> Required work:
Start at the line with "Despite speculation, it" in the records below, stop at the line with "of twists and suspense.", and return every line in that span exactly, the two end lines included.

Dataset entries:

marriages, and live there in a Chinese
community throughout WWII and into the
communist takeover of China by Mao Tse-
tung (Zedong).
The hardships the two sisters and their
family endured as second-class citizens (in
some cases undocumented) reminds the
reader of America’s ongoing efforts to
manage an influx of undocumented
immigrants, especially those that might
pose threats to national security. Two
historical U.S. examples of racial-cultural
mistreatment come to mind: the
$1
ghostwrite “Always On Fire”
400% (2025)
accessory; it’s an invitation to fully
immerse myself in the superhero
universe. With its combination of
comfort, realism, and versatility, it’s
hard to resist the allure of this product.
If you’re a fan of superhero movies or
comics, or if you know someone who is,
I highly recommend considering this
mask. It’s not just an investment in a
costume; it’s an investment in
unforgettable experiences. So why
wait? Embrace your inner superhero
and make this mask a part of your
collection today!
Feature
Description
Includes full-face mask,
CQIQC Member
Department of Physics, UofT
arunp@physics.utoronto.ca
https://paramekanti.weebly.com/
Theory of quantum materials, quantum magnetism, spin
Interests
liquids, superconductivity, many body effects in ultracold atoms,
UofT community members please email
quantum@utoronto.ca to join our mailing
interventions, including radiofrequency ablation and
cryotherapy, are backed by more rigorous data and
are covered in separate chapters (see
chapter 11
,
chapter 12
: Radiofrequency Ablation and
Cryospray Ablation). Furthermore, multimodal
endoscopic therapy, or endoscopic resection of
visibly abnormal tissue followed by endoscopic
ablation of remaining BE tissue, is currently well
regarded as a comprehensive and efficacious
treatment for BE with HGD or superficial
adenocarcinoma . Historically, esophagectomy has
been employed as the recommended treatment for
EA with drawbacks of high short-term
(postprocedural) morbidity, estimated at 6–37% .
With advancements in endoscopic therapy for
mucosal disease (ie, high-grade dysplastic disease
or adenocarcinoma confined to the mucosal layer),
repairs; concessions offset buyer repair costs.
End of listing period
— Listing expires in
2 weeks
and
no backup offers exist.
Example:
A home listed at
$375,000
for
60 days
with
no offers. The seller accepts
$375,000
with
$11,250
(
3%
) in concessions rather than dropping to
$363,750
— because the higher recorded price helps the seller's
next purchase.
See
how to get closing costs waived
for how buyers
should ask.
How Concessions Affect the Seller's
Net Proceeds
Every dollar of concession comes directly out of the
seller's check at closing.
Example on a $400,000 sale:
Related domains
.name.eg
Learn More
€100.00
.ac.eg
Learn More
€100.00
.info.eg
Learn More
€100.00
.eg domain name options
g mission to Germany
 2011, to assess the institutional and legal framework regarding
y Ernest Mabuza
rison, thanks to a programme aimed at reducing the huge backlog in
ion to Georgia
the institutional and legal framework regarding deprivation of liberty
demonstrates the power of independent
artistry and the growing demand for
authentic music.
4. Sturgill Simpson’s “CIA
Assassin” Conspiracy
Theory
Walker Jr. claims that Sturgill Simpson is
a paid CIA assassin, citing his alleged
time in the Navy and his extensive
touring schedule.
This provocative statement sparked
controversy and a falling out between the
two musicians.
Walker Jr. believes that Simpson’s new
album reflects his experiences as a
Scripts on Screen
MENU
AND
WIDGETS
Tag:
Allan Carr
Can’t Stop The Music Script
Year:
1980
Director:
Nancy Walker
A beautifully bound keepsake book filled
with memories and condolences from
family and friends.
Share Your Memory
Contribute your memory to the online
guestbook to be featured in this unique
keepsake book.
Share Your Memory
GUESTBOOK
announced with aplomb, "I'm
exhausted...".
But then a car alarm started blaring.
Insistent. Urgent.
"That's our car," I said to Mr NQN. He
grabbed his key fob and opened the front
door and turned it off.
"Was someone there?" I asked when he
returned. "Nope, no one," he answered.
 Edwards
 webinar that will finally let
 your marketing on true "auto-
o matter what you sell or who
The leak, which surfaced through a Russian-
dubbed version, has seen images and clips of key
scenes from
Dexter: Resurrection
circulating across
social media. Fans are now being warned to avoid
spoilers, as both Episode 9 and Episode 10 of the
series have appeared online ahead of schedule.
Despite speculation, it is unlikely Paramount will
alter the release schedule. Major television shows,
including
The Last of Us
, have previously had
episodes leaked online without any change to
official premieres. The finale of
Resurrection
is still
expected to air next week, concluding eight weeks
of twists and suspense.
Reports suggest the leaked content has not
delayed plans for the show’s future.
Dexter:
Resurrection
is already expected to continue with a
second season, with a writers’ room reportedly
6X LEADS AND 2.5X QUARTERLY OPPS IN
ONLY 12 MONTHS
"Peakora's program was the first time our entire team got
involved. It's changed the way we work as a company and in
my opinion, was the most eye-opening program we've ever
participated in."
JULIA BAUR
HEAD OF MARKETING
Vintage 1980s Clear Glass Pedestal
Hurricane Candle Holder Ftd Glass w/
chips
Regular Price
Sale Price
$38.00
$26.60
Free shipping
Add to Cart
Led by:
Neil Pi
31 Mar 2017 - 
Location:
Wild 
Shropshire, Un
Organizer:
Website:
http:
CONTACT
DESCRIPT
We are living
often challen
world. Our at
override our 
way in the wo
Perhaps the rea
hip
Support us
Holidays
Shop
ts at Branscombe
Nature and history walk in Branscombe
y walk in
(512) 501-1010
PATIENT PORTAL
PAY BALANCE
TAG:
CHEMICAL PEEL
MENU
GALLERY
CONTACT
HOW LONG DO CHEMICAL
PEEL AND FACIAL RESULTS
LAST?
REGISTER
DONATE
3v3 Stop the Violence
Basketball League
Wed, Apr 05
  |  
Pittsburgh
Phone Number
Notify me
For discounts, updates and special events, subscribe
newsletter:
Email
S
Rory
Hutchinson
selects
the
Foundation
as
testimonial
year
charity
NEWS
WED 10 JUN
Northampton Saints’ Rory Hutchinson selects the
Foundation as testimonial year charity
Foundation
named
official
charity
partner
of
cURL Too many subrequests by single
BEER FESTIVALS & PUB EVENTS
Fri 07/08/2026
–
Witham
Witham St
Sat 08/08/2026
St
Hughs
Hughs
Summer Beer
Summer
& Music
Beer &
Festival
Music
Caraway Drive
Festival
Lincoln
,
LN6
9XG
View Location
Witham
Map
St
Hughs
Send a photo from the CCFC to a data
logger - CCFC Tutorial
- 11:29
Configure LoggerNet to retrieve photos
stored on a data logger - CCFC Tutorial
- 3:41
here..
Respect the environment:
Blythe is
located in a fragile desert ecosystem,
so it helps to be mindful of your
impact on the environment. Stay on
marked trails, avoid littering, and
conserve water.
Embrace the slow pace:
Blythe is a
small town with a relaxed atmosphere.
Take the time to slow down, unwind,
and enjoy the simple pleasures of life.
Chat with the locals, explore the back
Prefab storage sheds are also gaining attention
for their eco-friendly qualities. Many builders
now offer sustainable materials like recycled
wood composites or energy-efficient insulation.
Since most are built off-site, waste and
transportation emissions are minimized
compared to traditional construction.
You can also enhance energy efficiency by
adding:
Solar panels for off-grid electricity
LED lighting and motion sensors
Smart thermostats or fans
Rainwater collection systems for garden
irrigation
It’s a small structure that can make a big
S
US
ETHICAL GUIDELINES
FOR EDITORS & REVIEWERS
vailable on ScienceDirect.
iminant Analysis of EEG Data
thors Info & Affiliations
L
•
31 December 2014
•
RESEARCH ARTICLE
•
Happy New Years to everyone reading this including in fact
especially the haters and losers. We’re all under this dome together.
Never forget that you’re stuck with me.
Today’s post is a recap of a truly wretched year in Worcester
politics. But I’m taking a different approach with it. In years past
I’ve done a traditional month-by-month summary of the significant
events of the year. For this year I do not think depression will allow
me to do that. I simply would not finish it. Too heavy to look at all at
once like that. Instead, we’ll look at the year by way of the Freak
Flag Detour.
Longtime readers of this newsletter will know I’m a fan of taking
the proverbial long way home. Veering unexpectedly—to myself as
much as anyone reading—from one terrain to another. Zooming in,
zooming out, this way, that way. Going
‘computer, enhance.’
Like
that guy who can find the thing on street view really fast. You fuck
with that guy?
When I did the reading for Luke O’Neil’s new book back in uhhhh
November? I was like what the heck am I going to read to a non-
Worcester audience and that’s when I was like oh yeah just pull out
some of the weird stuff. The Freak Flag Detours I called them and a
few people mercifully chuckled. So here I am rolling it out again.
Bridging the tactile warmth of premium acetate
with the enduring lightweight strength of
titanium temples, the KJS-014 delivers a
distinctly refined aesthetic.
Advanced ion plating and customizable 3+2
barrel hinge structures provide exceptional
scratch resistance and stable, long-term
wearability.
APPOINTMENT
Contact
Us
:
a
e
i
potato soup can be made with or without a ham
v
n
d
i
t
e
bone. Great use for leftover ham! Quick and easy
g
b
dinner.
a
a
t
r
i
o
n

> Solution to this problem:
Despite speculation, it is unlikely Paramount will
alter the release schedule. Major television shows,
including
The Last of Us
, have previously had
episodes leaked online without any change to
official premieres. The finale of
Resurrection
is still
expected to air next week, concluding eight weeks
of twists and suspense.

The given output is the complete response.